WHAT YOU SHOULD DO:
Your output should be the complete listing, repeated exactly.

COLLECTED DATA:
----------------

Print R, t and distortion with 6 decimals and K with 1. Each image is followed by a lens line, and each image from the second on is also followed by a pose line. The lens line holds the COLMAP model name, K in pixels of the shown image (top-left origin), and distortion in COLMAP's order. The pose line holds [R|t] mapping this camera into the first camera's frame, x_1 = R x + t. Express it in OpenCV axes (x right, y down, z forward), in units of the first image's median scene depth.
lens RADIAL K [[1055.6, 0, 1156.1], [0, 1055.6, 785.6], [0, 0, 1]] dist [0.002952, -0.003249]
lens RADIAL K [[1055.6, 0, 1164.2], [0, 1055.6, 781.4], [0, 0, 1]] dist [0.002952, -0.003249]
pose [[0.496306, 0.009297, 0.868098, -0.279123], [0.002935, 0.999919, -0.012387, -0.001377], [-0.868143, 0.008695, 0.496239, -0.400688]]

----------------

EXERCISE SOLUTION:
Print R, t and distortion with 6 decimals and K with 1. Each image is followed by a lens line, and each image from the second on is also followed by a pose line. The lens line holds the COLMAP model name, K in pixels of the shown image (top-left origin), and distortion in COLMAP's order. The pose line holds [R|t] mapping this camera into the first camera's frame, x_1 = R x + t. Express it in OpenCV axes (x right, y down, z forward), in units of the first image's median scene depth.
lens RADIAL K [[1055.6, 0, 1156.1], [0, 1055.6, 785.6], [0, 0, 1]] dist [0.002952, -0.003249]
lens RADIAL K [[1055.6, 0, 1164.2], [0, 1055.6, 781.4], [0, 0, 1]] dist [0.002952, -0.003249]
pose [[0.496306, 0.009297, 0.868098, -0.279123], [0.002935, 0.999919, -0.012387, -0.001377], [-0.868143, 0.008695, 0.496239, -0.400688]]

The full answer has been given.